** Opening Material for the task block **

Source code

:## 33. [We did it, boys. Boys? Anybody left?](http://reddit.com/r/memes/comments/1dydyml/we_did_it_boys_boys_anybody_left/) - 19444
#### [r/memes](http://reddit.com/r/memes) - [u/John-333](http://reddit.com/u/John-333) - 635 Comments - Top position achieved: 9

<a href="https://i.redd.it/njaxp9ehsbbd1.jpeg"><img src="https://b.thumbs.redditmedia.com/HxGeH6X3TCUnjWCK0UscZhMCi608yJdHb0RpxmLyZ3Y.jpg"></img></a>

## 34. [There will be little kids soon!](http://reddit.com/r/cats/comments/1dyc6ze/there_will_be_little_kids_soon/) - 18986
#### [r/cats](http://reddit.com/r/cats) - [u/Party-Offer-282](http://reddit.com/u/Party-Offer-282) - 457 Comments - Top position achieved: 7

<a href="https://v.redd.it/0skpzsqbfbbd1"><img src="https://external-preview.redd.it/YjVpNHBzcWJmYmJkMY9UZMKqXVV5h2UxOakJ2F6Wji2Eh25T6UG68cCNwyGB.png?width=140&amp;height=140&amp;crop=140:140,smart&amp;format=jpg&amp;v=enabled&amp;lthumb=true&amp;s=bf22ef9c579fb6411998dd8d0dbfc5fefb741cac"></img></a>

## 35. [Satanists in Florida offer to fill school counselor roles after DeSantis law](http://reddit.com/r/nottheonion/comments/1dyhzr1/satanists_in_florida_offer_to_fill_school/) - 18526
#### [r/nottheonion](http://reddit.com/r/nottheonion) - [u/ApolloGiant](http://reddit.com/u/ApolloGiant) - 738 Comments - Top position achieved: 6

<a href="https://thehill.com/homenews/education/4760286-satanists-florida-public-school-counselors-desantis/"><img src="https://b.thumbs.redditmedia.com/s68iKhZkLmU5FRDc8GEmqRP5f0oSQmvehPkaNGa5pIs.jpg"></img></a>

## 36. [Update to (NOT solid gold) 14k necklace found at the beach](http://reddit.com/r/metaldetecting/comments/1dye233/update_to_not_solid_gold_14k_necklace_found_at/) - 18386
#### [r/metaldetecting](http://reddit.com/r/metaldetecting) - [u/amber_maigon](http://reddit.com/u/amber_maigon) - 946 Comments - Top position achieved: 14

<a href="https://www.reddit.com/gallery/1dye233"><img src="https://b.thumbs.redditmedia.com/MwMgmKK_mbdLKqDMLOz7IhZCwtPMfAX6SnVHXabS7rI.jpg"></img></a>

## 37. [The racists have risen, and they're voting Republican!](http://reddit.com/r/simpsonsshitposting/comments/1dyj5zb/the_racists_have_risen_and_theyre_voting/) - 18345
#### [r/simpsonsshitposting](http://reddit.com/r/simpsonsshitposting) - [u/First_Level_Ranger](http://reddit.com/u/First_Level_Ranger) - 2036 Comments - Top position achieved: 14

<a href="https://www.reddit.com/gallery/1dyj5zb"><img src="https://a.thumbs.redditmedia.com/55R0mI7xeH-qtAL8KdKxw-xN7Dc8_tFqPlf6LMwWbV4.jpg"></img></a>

** Closing Material for the task block **

▶ [Problem to solve]
Look above for the line holding "## 34. [There" and the line holding "## 36. [Update", then output exactly those two lines and every line between them, nothing more.

▶ [Solution to this exercise]
## 34. [There will be little kids soon!](http://reddit.com/r/cats/comments/1dyc6ze/there_will_be_little_kids_soon/) - 18986
#### [r/cats](http://reddit.com/r/cats) - [u/Party-Offer-282](http://reddit.com/u/Party-Offer-282) - 457 Comments - Top position achieved: 7

<a href="https://v.redd.it/0skpzsqbfbbd1"><img src="https://external-preview.redd.it/YjVpNHBzcWJmYmJkMY9UZMKqXVV5h2UxOakJ2F6Wji2Eh25T6UG68cCNwyGB.png?width=140&amp;height=140&amp;crop=140:140,smart&amp;format=jpg&amp;v=enabled&amp;lthumb=true&amp;s=bf22ef9c579fb6411998dd8d0dbfc5fefb741cac"></img></a>

## 35. [Satanists in Florida offer to fill school counselor roles after DeSantis law](http://reddit.com/r/nottheonion/comments/1dyhzr1/satanists_in_florida_offer_to_fill_school/) - 18526
#### [r/nottheonion](http://reddit.com/r/nottheonion) - [u/ApolloGiant](http://reddit.com/u/ApolloGiant) - 738 Comments - Top position achieved: 6

<a href="https://thehill.com/homenews/education/4760286-satanists-florida-public-school-counselors-desantis/"><img src="https://b.thumbs.redditmedia.com/s68iKhZkLmU5FRDc8GEmqRP5f0oSQmvehPkaNGa5pIs.jpg"></img></a>

## 36. [Update to (NOT solid gold) 14k necklace found at the beach](http://reddit.com/r/metaldetecting/comments/1dye233/update_to_not_solid_gold_14k_necklace_found_at/) - 18386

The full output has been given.